Sunday, September 9, 2012

9-9-2012


I’ve always taken the availability of electricity for granted.  I’ve never lived in a place where we lost power for any length of time, so I guess I’ve lived a charmed life.  I’ve also never been bitten by a snake, but I don’t think those two are connected.  Before we moved up here, I read about villages whose power was disrupted constantly.  Until this fall, we continued to be lucky.

We had a few outages prior to this fall, but nothing too bad.  Maybe a few hours at a time, but then it was back on, just in time for us to watch yet another reality show about Alaska.  But this year has been brutal.  

This is an uluaq, or ulu in English. It is a Yup'ik
knife used for cutting up meat and such.

Our village, like most villages in rural Alaska, gets power from diesel generators located in the village.  There is usually more than one generator, just in case one fails.  This fall, we would have 3-4 power outages a day, usually only lasting between 15 mins to an hour.  Which is not a big deal unless you have a classroom where technology is used.  I happen to have one of those classrooms.  So it has been a constant struggle to reboot computers while students are acting like it is the apocalypse.  Even though it would be the tenth time it had happened that week.  Drama kings and queens.  It does get pretty dark in the classroom during this, so there’s not a lot we can get done during this time, except for me to talk about the apocalypse.  (They frighten easily.)

But, it looks like the problem has been solved.  On our way to work yesterday, we talked with a man who was waiting to go to the airstrip.  He said he was here to work on the generators and thinks he had the problem fixed. He said words like “air in the fuel line” and “breaker’.  I swear he even said “salami pudding”.  I don’t know because I’m not mechanically inclined. I was born without the Mr. Goodwrench gene.  I don’t know how to work on a car and never had the desire to. Some people find that odd or even offensive that a man doesn't know how to fix his own car when it breaks down. I ignore them and go back to my specific skill set: eating and updating my moth collection.  (Not at the same time, that would be ridiculous.)  So far, we’ve yet to have a  power outage since seeing the stranger, so I guess it wasn’t an hallucination from breathing moth dust.
Another look at the delta and the mighty Yukon River.
Again, these are Monica's photos. This shows why it
is so difficult to get from one place to another.

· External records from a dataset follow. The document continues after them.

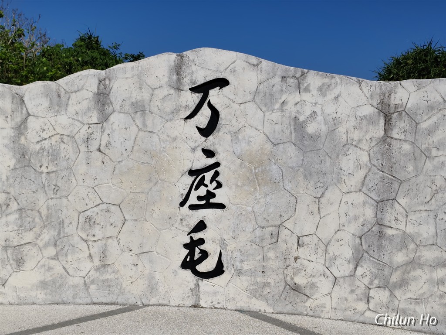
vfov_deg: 31.5
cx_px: 223
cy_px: 168
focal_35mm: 46
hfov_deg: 41.2
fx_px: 593
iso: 50
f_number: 1.7
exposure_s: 1/2026
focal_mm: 6.07
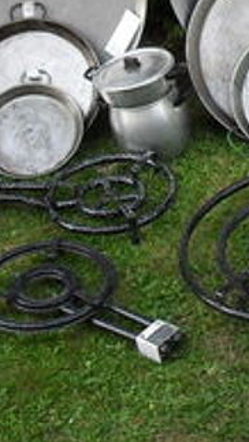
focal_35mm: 135
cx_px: 371
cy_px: 5
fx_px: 1583
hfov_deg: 8.8
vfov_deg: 15.6
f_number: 3
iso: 80
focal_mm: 7
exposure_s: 1/125
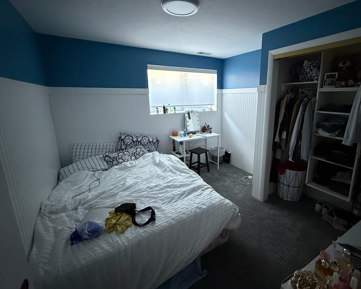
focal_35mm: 17
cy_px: 135
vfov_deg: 76.9
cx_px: 209
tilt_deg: -12.2
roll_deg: +0.1
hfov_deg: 88.9
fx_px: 182
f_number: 2.2
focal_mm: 2.22
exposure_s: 1/60
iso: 800
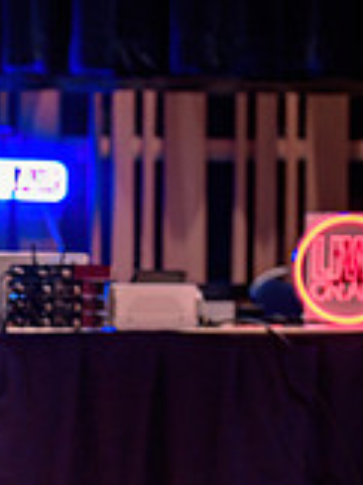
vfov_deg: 10.4
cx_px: -158
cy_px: 472
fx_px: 2646
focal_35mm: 189
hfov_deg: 7.7
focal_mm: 50
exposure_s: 1/250
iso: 1600
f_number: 1.4
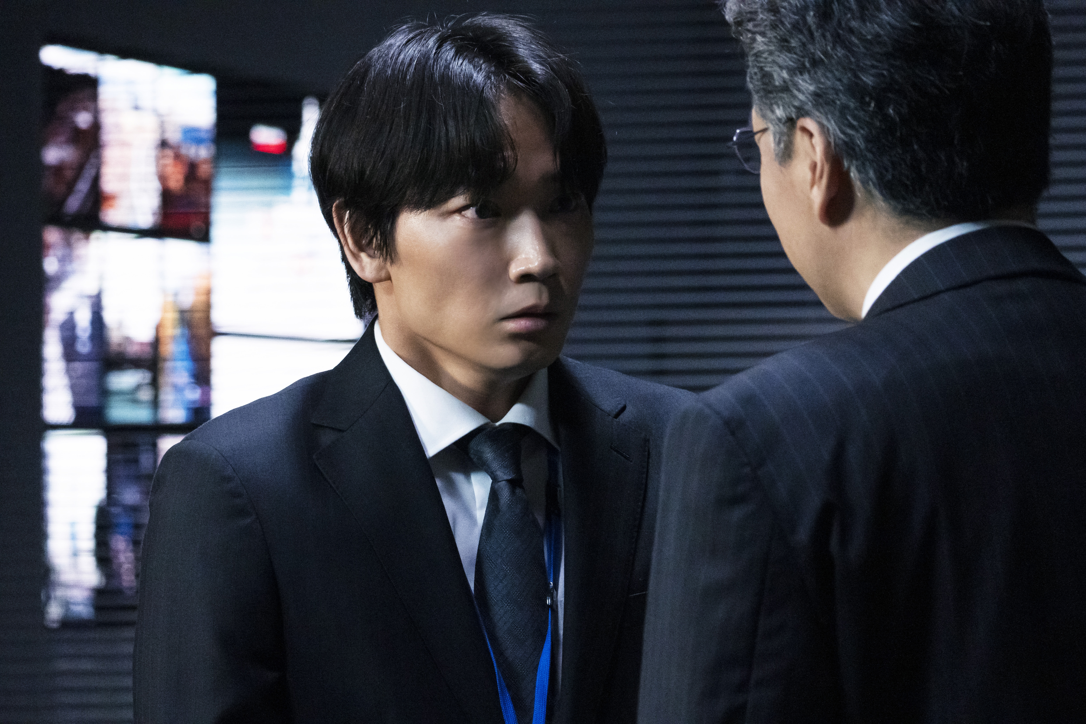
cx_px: 543
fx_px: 6093
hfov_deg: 10.2
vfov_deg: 6.8
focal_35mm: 202
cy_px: 362
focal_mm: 135
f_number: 6.3
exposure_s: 1/80
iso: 8000
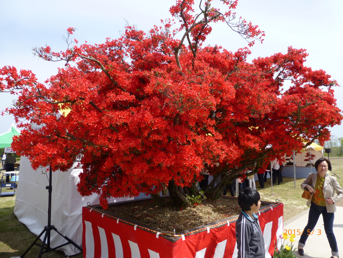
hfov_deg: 71.6
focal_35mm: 24
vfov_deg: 56.8
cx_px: 172
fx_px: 238
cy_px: 129
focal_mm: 4.3
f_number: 4
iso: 100
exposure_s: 1/800
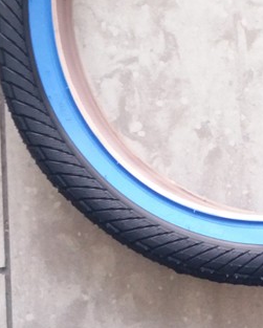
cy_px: -12
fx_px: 651
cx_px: 276
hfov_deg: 21.8
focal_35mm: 67
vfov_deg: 26.5
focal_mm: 3.7
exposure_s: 1/33
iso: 160
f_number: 1.9
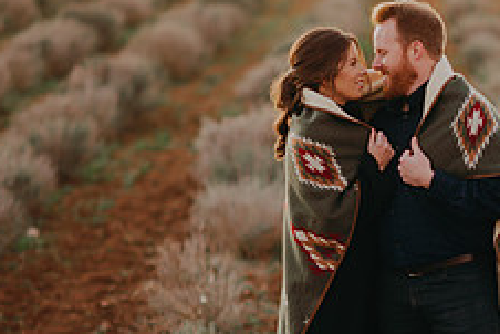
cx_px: 381
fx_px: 3030
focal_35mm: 218
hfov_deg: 9.4
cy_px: 290
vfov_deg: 6.3
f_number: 1.4
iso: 64
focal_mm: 85
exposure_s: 1/100
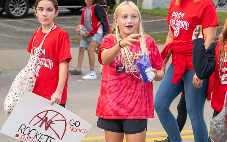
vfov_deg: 8.4
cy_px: 51
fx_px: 965
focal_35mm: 156
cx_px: 90
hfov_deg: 13.4
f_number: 11
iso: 3200
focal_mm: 125
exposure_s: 1/320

We are getting into our groove at school.  The students remembered that they don’t like doing school work and their teacher remembered that he doesn’t like writing lesson plans on Saturdays.  But even with the larger class, we’re making it work.  One 5th grader told me he missed me this summer.  I asked him how he’s going to feel next year when he moves up the the middle school.  He said, “Sad”.  Then his face lit up and he said, “I’ll have a locker!”.  So it seems I will be easily replaced by lockers.  

With the power fixed it looks like football season will be enjoyable.  Last week the power went out during the last few minutes of a close game, so I wasn’t looking forward to a whole season of that.  We now can go back to the charmed life of continuous electricity and snake-bite free living. Until the next big storm and they have to string together paperclips as a makeshift power line.